Pour résoudre le problème de la mesure de ces lignes fines et floues, les chercheurs ont inventé une nouvelle façon de calculer les scores. L'ancienne méthode était trop stricte ; si la ligne d'un expert était juste un tout petit peu décalée par rapport à celle de l'autre, le score s'effondrait, même si les deux regardaient le même vaisseau fin. L'équipe a créé un « clDice modifié » qui agit comme un filet de sécurité. Au lieu d'exiger que les lignes correspondent pixel par pixel, il demande : « La ligne est-elle assez proche ? ». Ils ont testé cela avec différents « seuils de distance », comme une bordure floue de 2,5 pixels autour de la ligne. Cette nouvelle méthode a montré que les experts étaient en fait en bien meilleur accord que ne le suggérait l'ancienne mathématique stricte.

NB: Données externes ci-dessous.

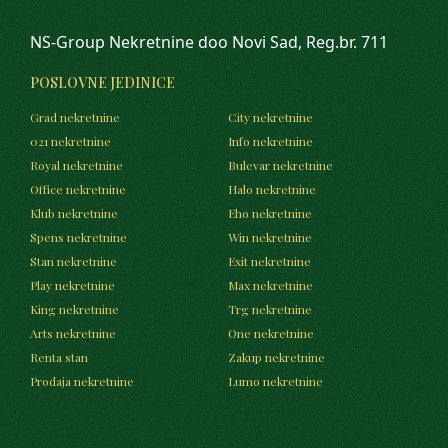
NS-Group Nekretnine doo Novi Sad, Reg.br. 711
POSLOVNE JEDINICE
Grad nekretnine
City nekretnine
021 nekretnine
Info nekretnine
Royal nekretnine
Bulevar nekretnine
Office nekretnine
Halo nekretnine
Klub nekretnine
Eho nekretnine
Spens nekretnine
Win nekretnine
Stan nekretnine
Exit nekretnine
Play nekretnine
Max nekretnine
King nekretnine
Trg nekretnine
Arts nekretnine
One nekretnine
Renta stan
Zakup nekretnine
Prodaja nekretnine
Lumo nekretnine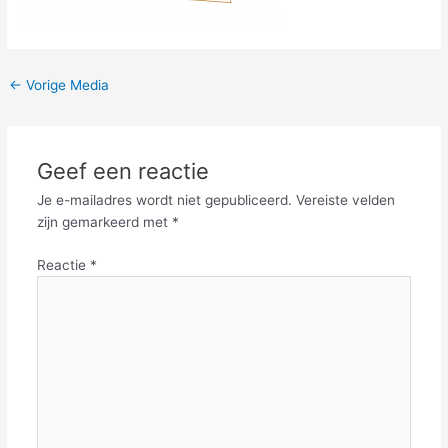
←
Vorige Media
Geef een reactie
Je e-mailadres wordt niet gepubliceerd.
Vereiste velden
zijn gemarkeerd met
*
Reactie
*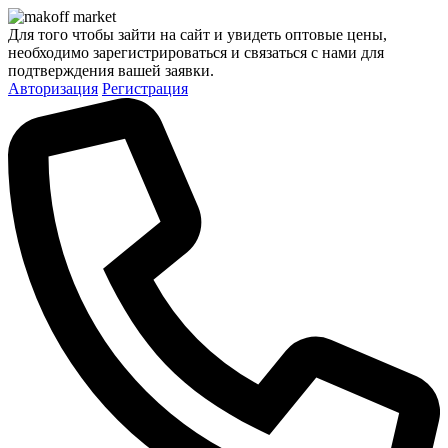
Для того чтобы зайти на сайт и увидеть оптовые цены,
необходимо зарегистрироваться и связаться с нами для
подтверждения вашей заявки.
Авторизация
Регистрация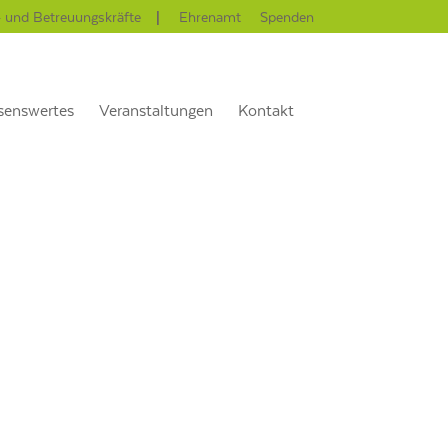
- und Betreuungskräfte
Ehrenamt
Spenden
senswertes
Veranstaltungen
Kontakt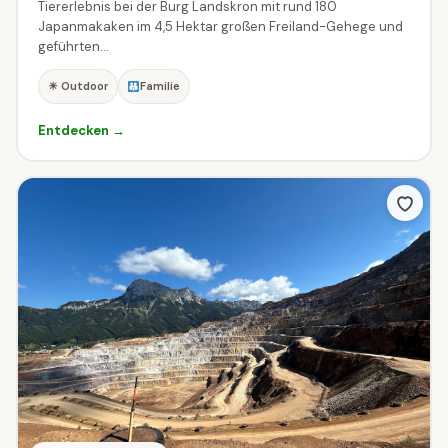
Tiererlebnis bei der Burg Landskron mit rund 180
Japanmakaken im 4,5 Hektar großen Freiland-Gehege und
geführten...
☀ Outdoor
Familie
Entdecken →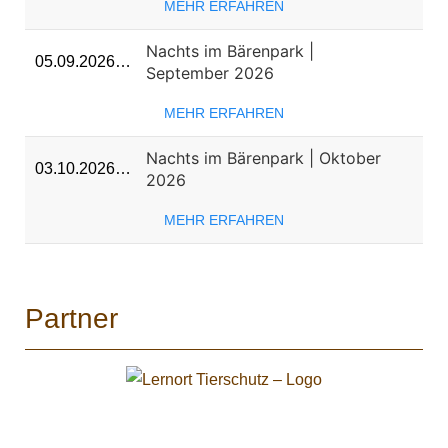
MEHR ERFAHREN
Nachts im Bärenpark |
05.09.2026…
September 2026
MEHR ERFAHREN
Nachts im Bärenpark | Oktober
03.10.2026…
2026
MEHR ERFAHREN
Partner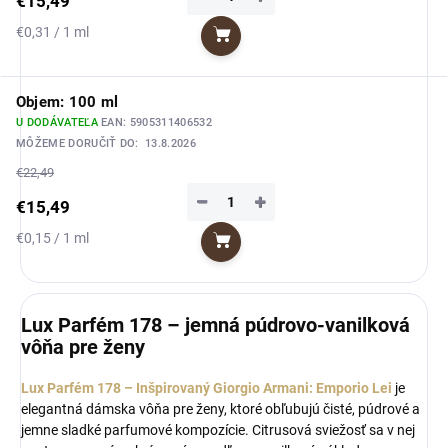
€15,49
Jednotková
€0,31 / 1 ml
Do košíka
cena:
Objem: 100 ml
U DODÁVATEĽA
EAN:
5905311406532
MÔŽEME DORUČIŤ DO:
13.8.2026
€22,49
−
+
€15,49
Jednotková
€0,15 / 1 ml
Do košíka
cena:
Lux Parfém 178 – jemná púdrovo-vanilková
vôňa pre ženy
Lux Parfém 178 – Inšpirovaný Giorgio Armani: Emporio Lei
je
elegantná dámska vôňa pre ženy, ktoré obľubujú čisté, púdrové a
jemne sladké parfumové kompozície. Citrusová sviežosť sa v nej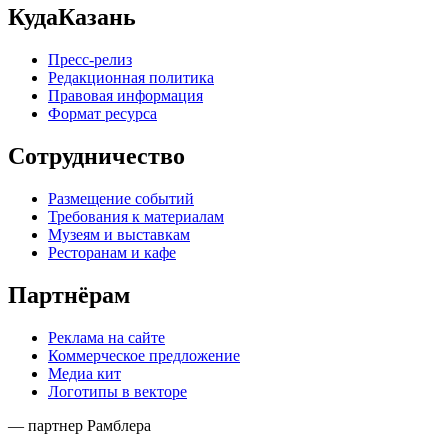
КудаКазань
Пресс-релиз
Редакционная политика
Правовая информация
Формат ресурса
Сотрудничество
Размещение событий
Требования к материалам
Музеям и выставкам
Ресторанам и кафе
Партнёрам
Реклама на сайте
Коммерческое предложение
Медиа кит
Логотипы в векторе
— партнер Рамблера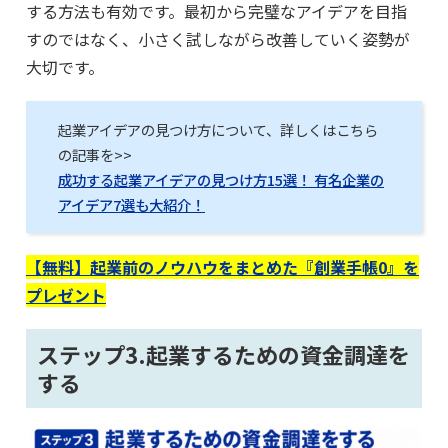
する方法も有効です。最初から完璧なアイデアを目指
すのではなく、小さく試しながら改善していく姿勢が
大切です。
起業アイデアの見つけ方について、詳しくはこちら
の記事を>>
成功する起業アイデアの見つけ方15選！ 有名企業の
アイデア7選も大紹介！
【無料】起業前のノウハウをまとめた『創業手帳0』を
プレゼント
ステップ3.起業するための資金調達を
する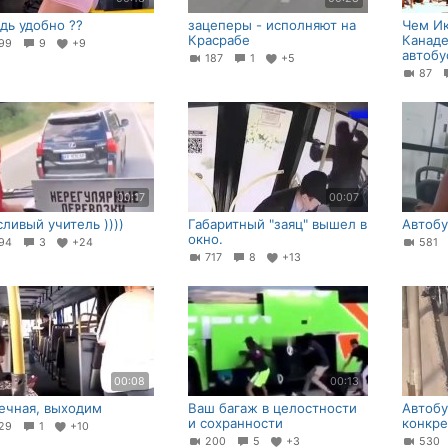
едь удобно ??
зацеперы - исполняют на
Чем И
Красрабе
Канаде
99
9
+9
автобу
187
1
+5
87
00:17
00:07
сливый учитель ))))
Габаритный "заяц" вышел в
Автоб
окно.
94
3
+24
581
717
8
+13
00:08
00:13
ечная, выходим
Ваш багаж в целостности
Автобу
и сохранности
конкре
29
1
+10
200
5
+3
53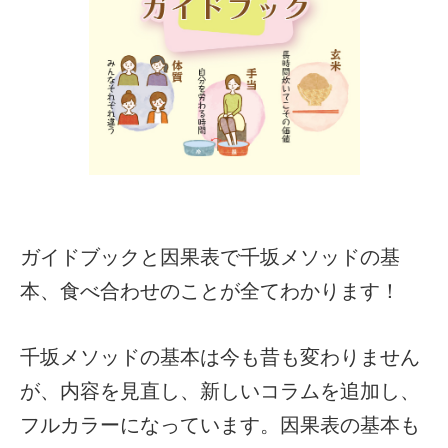
ガイドブックと因果表で千坂メソッドの基
本、食べ合わせのことが全てわかります！
千坂メソッドの基本は今も昔も変わりません
が、内容を見直し、新しいコラムを追加し、
フルカラーになっています。因果表の基本も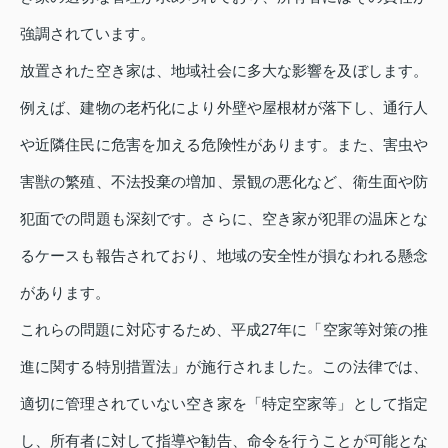
強調されています。
放置された空き家は、地域社会に多大な影響を及ぼします。
例えば、建物の老朽化により外壁や屋根材が落下し、通行人
や近隣住民に危害を加える危険性があります。また、害虫や
害獣の繁殖、不法投棄の増加、景観の悪化など、衛生面や防
犯面での問題も深刻です。さらに、空き家が犯罪の温床とな
るケースも報告されており、地域の安全性が損なわれる懸念
があります。
これらの問題に対応するため、平成27年に「空家等対策の推
進に関する特別措置法」が施行されました。この法律では、
適切に管理されていない空き家を「特定空家等」として指定
し、所有者に対して指導や勧告、命令を行うことが可能とな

Alors, qu'est-ce que tout cela signifie ? Le papier ne prétend pas avoir résolu le problème du dessin parfait des vaisseaux. Au contraire, il suggère que nous devons changer la façon dont nous enseignons aux ordinateurs. Nous ne devrions pas simplement leur injecter le dessin d'une personne en disant : « Ceci est la vérité ». Au lieu de cela, nous devrions leur apprendre à comprendre l'incertitude. En utilisant le désaccord entre les experts comme un indice, nous pouvons dire à l'ordinateur : « Hé, cette zone est délicate ; nous avons peut-être besoin de plus d'yeux ici », ou nous pouvons construire des modèles d'IA qui savent quand être prudents. L'équipe a également partagé son travail avec le monde : une base de données d'environ 2 000 fragments d'images avec tous ces différents dessins, ainsi que le logiciel open-source qu'ils ont utilisé pour mesurer l'incertitude. En résumé, ils ont prouvé que dans le monde désordonné de l'imagerie médicale, admettre que les experts ne sont pas d'accord est en réalité la première étape vers la création d'outils plus intelligents et plus fiables.